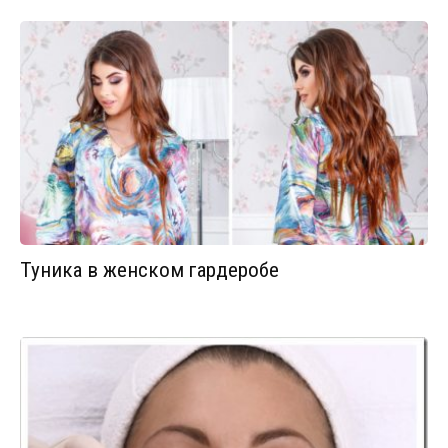
Туника в женском гардеробе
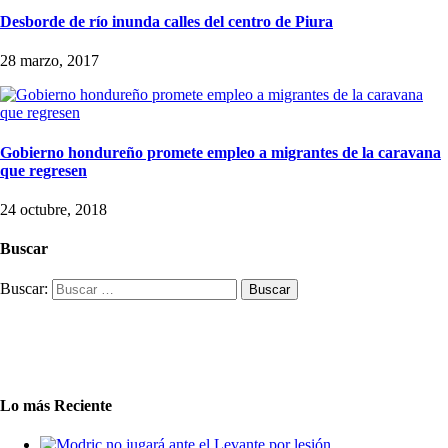
Desborde de río inunda calles del centro de Piura
28 marzo, 2017
Gobierno hondureño promete empleo a migrantes de la caravana
que regresen
24 octubre, 2018
Buscar
Buscar:
Lo más Reciente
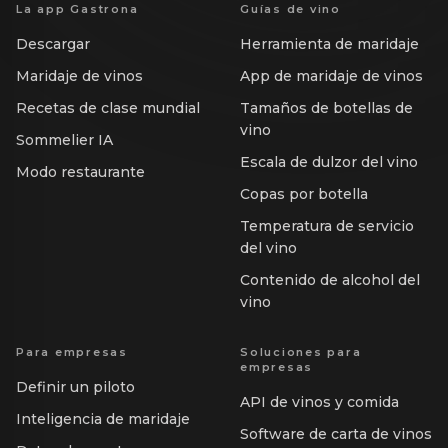
La app Gastrona
Guías de vino
Descargar
Herramienta de maridaje
Maridaje de vinos
App de maridaje de vinos
Recetas de clase mundial
Tamaños de botellas de
vino
Sommelier IA
Escala de dulzor del vino
Modo restaurante
Copas por botella
Temperatura de servicio
del vino
Contenido de alcohol del
vino
Para empresas
Soluciones para
empresas
Definir un piloto
API de vinos y comida
Inteligencia de maridaje
Software de carta de vinos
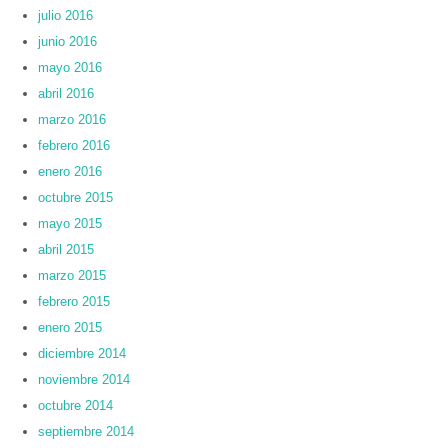
julio 2016
junio 2016
mayo 2016
abril 2016
marzo 2016
febrero 2016
enero 2016
octubre 2015
mayo 2015
abril 2015
marzo 2015
febrero 2015
enero 2015
diciembre 2014
noviembre 2014
octubre 2014
septiembre 2014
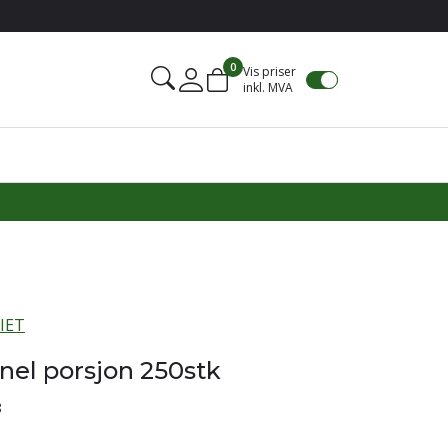
0
Vis priser
inkl. MVA
Mine sider
IET
nel porsjon 250stk
8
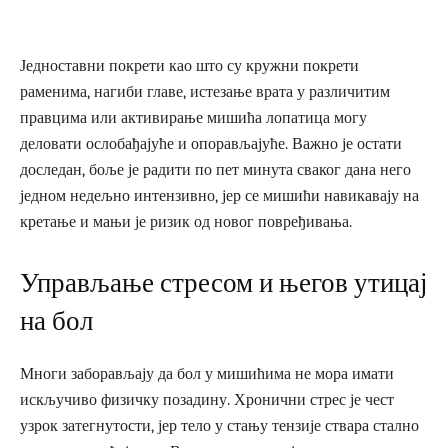
Једноставни покрети као што су кружни покрети
раменима, нагиби главе, истезање врата у различитим
правцима или активирање мишића лопатица могу
деловати ослобађајуће и опорављајуће. Важно је остати
доследан, боље је радити по пет минута сваког дана него
једном недељно интензивно, јер се мишићи навикавају на
кретање и мањи је ризик од новог повређивања.
Управљање стресом и његов утицај
на бол
Многи заборављају да бол у мишићима не мора имати
искључиво физичку позадину. Хронични стрес је чест
узрок затегнутости, јер тело у стању тензије ствара стално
- - - - -
#### TASK ITEM
Your task is to transcribe, with no changes, only the lines of the listing above that lie between the line holding "деловати ослобађајуће и" and the line holding "Многи заборављају да", inclusive.

#### TASK OUTPUT
деловати ослобађајуће и опорављајуће. Важно је остати
доследан, боље је радити по пет минута сваког дана него
једном недељно интензивно, јер се мишићи навикавају на
кретање и мањи је ризик од новог повређивања.
Управљање стресом и његов утицај
на бол
Многи заборављају да бол у мишићима не мора имати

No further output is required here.